This week my wife and I began the great tradition of Lent

http://en.wikipedia.org/wiki/Lent 

In Canada you know that Lent is coming up because Tim Hortons begins its “Roll Up the Rim to Win” campaign. For those of you who are not familiar with how this works let me explain. Roll Up the Rim to Win turns every paper coffee cup into a lottery ticket, when you purchase a regular or large coffee you are given a specialty cup that you can roll up the rim to see if you have won any of the thousands of prizes. These prizes range from donuts and cookies, to cars and cash. I hope the irony is not lost on anyone.

This year my wife suggested that we participate in Lent and after a short debate over what we would actually miss if we went without out, we decided to abstain from television. Now that being said my wife and I are not big television watchers; in fact we can count “our shows” on one hand, but what we had noticed lately is that we would end up watching when we needed to relax or when we were bored.  I greatly underestimated how impactful this would be.

On Wednesday night my wife was out at choir rehearsal, which left me home alone with a free evening, and no television. What happened when I couldn’t watch television for an evening? To my suprise I couldn’t find enough activities to keep me occupied that night. I spent time reading (Knowing God, by J.I. Packer), doing some website design for a financial planning company, dishes, laundry, and cleaning the bathroom. What I realized that night is how much time I actually wasted in front of the television every day and what I could potentially be doing to contribute, to my home, to my wife, to my career and to my spiritual development if I was more focused.

This new awareness got me thinking about faithfullness. How faithful am I being with my time, my energy, my talents? How much more could God use me and grow me if I really gave my best energy to the activites that I believe have the highest value. Am I really loving God with all my heart, soul, mind and strength?

So I’ve decided that I will take the next few weeks to see what happens if I give my life over to God with a deeper committment than ever before. I think it will be a great adventure, maybe you should join me.

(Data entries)
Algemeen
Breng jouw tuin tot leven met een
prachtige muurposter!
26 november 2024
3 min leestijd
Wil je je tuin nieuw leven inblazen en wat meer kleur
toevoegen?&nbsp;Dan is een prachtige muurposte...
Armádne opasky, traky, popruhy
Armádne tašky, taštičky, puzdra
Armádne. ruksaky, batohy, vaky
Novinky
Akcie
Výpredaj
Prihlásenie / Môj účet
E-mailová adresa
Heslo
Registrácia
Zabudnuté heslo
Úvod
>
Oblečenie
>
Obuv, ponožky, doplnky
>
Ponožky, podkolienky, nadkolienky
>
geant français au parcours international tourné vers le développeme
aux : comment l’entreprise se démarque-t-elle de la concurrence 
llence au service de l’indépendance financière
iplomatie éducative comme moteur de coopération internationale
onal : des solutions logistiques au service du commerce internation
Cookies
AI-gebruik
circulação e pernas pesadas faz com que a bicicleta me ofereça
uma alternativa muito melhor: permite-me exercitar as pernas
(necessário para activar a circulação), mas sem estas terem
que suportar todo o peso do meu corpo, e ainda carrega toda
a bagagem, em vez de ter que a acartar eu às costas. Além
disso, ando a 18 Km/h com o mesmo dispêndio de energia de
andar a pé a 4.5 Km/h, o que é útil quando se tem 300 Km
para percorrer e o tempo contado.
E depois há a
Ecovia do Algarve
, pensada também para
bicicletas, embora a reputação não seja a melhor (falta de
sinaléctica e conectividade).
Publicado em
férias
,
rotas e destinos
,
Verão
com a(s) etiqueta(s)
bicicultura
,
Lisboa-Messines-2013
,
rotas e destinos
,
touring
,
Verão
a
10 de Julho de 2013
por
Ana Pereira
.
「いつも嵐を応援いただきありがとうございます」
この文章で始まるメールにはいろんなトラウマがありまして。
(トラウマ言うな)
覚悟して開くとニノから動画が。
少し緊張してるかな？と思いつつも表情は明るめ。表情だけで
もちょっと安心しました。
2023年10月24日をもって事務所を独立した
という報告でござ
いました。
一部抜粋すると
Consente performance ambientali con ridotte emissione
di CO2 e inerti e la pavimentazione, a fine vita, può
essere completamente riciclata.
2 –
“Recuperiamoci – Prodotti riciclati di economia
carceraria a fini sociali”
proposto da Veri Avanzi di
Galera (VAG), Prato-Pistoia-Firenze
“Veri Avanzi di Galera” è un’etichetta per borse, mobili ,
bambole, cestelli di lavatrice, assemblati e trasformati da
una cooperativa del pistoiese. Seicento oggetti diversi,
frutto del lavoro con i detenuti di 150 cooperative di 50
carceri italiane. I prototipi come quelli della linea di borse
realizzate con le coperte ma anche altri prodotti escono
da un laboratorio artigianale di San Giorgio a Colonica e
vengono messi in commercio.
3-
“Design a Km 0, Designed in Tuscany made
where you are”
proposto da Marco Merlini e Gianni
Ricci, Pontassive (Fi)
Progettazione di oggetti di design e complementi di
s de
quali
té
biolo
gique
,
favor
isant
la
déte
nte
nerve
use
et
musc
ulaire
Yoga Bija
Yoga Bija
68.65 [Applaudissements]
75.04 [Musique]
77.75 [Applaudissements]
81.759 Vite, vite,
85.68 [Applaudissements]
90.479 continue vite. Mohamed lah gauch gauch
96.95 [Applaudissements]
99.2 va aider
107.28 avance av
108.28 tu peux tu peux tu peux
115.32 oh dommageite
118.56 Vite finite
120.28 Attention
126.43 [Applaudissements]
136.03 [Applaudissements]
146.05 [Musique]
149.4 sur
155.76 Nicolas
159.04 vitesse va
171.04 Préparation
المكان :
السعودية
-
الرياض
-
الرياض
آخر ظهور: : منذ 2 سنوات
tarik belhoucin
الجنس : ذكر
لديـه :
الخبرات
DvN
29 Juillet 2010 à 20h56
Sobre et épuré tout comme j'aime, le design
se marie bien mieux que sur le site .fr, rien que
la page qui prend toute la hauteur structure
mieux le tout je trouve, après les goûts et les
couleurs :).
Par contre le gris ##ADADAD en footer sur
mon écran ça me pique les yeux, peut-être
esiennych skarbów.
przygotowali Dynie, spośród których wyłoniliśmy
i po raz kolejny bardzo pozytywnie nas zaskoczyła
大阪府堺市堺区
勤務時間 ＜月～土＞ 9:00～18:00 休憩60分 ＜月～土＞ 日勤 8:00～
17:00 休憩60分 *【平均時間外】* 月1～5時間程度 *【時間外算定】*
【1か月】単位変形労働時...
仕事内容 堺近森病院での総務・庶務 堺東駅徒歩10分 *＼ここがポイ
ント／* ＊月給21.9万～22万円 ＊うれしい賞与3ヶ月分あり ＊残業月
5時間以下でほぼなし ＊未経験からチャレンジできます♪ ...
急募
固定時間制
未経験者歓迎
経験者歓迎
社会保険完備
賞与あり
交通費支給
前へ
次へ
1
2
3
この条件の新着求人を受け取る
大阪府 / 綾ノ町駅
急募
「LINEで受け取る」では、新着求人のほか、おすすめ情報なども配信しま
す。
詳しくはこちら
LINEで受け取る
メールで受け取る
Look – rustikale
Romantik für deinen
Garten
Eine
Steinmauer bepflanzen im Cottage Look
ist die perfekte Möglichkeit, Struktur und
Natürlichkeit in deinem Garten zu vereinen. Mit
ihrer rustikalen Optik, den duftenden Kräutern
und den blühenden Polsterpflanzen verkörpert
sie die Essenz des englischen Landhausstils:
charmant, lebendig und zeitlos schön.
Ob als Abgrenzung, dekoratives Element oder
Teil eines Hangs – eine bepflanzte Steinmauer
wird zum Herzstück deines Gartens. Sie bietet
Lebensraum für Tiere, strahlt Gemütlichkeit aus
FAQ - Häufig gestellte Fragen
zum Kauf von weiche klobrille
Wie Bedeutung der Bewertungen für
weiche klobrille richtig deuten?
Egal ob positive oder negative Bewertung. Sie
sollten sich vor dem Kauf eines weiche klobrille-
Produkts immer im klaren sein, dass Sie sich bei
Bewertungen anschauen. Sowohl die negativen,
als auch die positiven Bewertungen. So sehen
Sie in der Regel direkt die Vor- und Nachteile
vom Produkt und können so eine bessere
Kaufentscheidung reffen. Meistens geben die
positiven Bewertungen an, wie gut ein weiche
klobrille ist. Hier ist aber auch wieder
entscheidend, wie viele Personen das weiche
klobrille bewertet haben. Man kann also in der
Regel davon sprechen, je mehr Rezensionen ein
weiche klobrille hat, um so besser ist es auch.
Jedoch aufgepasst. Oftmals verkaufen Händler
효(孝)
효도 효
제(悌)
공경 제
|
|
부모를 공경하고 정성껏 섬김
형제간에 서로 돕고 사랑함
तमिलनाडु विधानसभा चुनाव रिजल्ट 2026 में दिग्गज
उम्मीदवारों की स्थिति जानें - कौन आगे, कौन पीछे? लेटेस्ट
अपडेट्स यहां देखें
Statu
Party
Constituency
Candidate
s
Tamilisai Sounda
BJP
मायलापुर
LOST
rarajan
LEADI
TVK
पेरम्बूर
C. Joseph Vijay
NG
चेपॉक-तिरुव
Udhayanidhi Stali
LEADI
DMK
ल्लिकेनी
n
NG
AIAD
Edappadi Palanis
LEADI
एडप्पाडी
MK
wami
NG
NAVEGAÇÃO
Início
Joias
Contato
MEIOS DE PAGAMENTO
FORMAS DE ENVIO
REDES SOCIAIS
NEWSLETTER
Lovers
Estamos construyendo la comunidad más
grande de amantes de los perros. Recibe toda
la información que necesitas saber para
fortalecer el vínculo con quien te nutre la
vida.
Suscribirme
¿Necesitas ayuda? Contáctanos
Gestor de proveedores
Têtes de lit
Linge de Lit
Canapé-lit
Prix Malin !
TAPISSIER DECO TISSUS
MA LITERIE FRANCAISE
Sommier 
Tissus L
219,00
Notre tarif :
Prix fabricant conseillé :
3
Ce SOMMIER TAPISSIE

--- Problem set ---
• 1. Decide whether each statement agrees with the Lent post, answering yes or no and quoting the deciding words: (a) The writer and spouse chose to give up television for Lent. (b) The writer and spouse describe themselves as heavy television watchers. (c) The Roll Up the Rim to Win prizes include cars.
• 2. Using the Lent post, explain why the couple settled on television as the thing to give up.
Nothing in the data entries is needed for this work.

--- Answers to this exercise ---
• 1.
(a) Yes: "we decided to abstain from television."
(b) No: "my wife and I are not big television watchers"
(c) Yes: "These prizes range from donuts and cookies, to cars and cash."

• 2. After debating what they would actually miss, the couple chose television. Although they watched only a handful of shows, they had noticed lately that they ended up watching when they needed to relax or were bored.